March 26: Helen Yang, “Colonialism, Cosmopolitanism, and the Performativity of Music Performance: Chinese Musicians’ Endeavours in Interwar Shanghai”

Society of Fellows Lecture Series Spring 2018

Colonialism, Cosmopolitanism, and the Performativity of Music Performance:

Chinese Musicians’ Endeavours in Interwar Shanghai

Speaker: Professor  Helen Yang, Hong Kong Baptist University

March 26, 2018

Room 4.36, Run Run Shaw Tower

China is now recognized as a hub of Western music activities. What led to the transculturation of the nation’s musical soundscape? Was it solely the result of colonialism and Western cultural hegemony? Who were the actors in the transculturation process?

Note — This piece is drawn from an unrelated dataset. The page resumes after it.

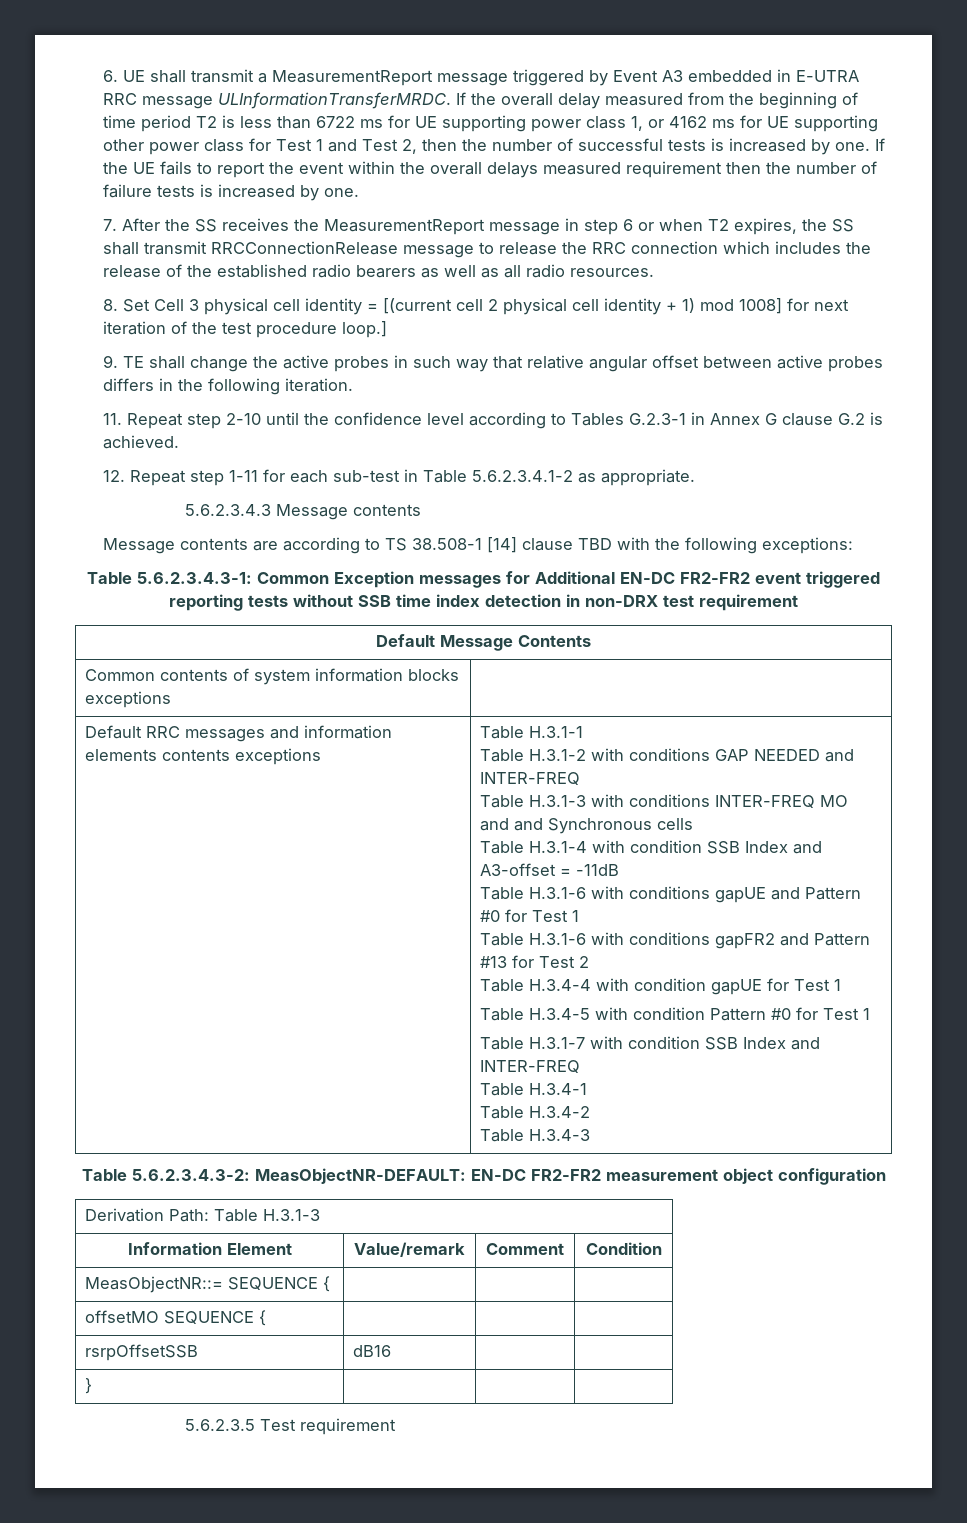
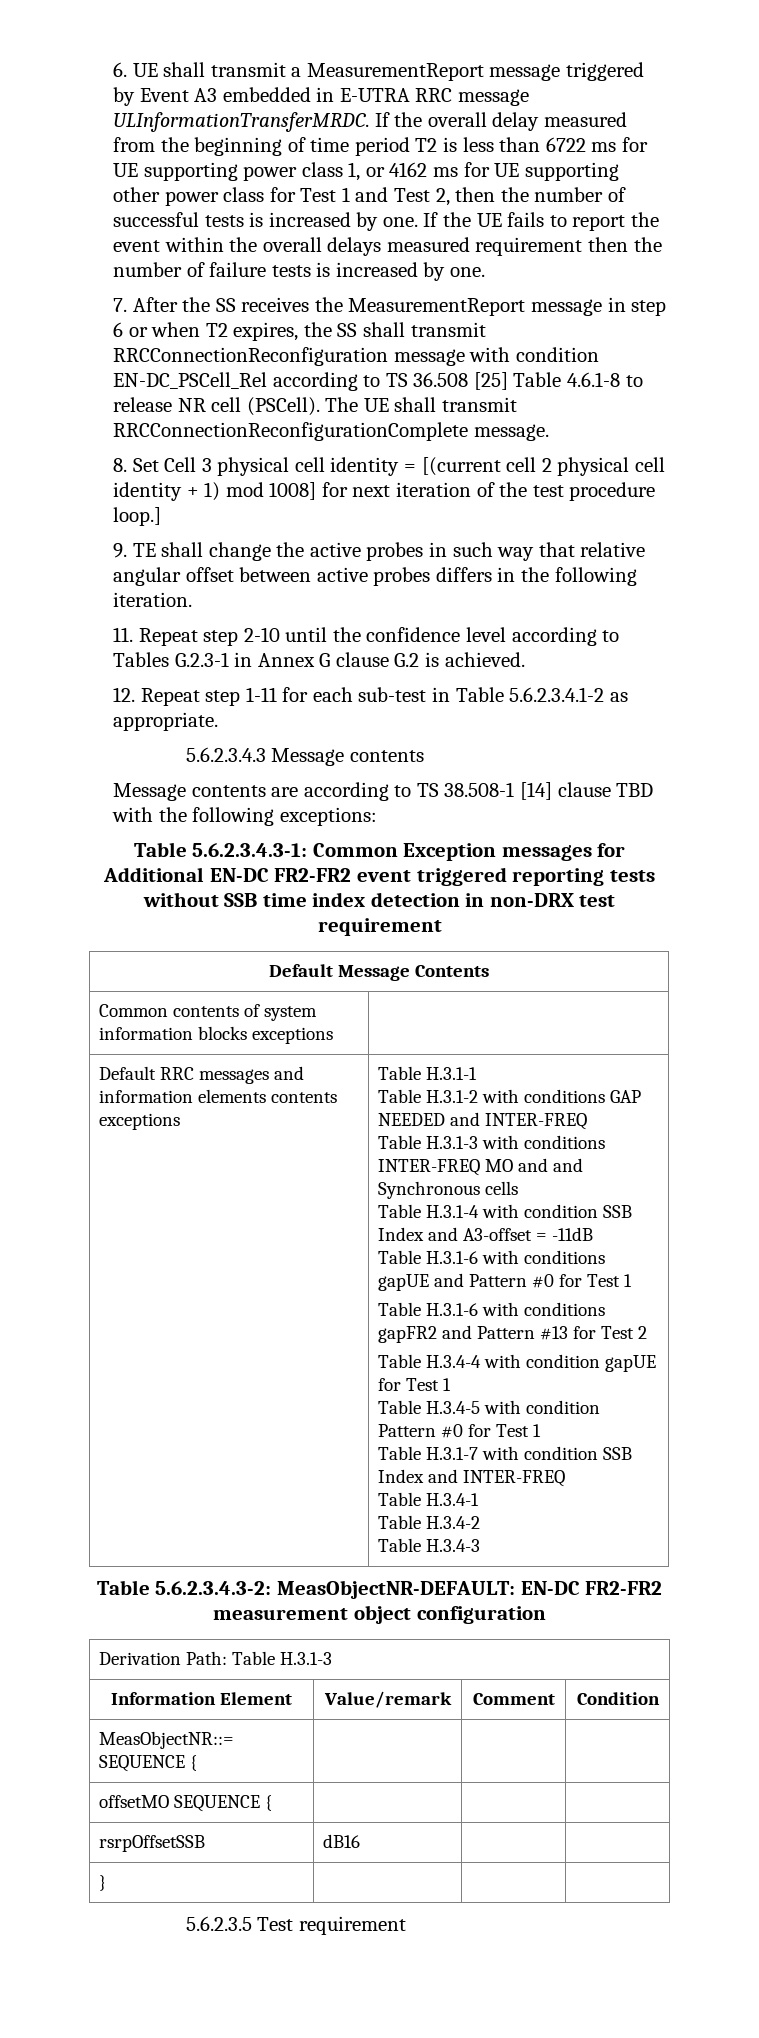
[210,241,871,258] [102,264,654,278] RRCConnectionRelease message to release the RRC connection which includes the release of the established radio bearers as well as all radio resources. -> [113,347,599,366] [113,372,643,391] [113,397,517,416] [113,422,549,441] RRCConnectionReconfiguration message with condition EN-DC_PSCell_Rel according to TS 36.508 [25] Table 4.6.1-8 to release NR cell (PSCell). The UE shall transmit RRCConnectionReconfigurationComplete message.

This paper investigates Western music performances by Chinese musicians Ding Shande, Wu Leyi, Lang Yuxiu, and Gao Zhilan, who were students of the National Conservatory of Music in Shanghai and became leading musical figures of the PRC after 1949. Drawing on archival sources such as concert programs, newspaper clippings, and musicians’ memoirs, this study traces the early concerts of Chinese musicians and their reception. It argues that these concerts not only put these musicians onto stardom, but also shaped musical development in China in the second half of the twentieth century. After all, in semi-colonial Shanghai, Western music performed colonial cosmopolitanism and thus became an agent of reformist, revolutionary, and nationalistic ideals on the part of Chinese musicians. In this regard, music performance then and now is not only a form of entertainment but also a negotiation between the powerful and the powerless, the colonizer and the colonized, and the government and the governed.

Bio: 

Hon-Lun Helan Yang is Professor of Music at Hong Kong Baptist University. Yang’s research is cross-cultural and interdisciplinary, ranging from nineteenth-century American symphonic music to contemporary Chinese music, both “serious” and “popular” in style and appeal. She is currently working on a number of projects, including a co-authored volume with Simo Mikkonen and John Winzenburg entitled Networking the Russian Diaspora: Russian Musical Activities and Musicians in Interwar Shanghai as well as on a book on cover songs and creativity.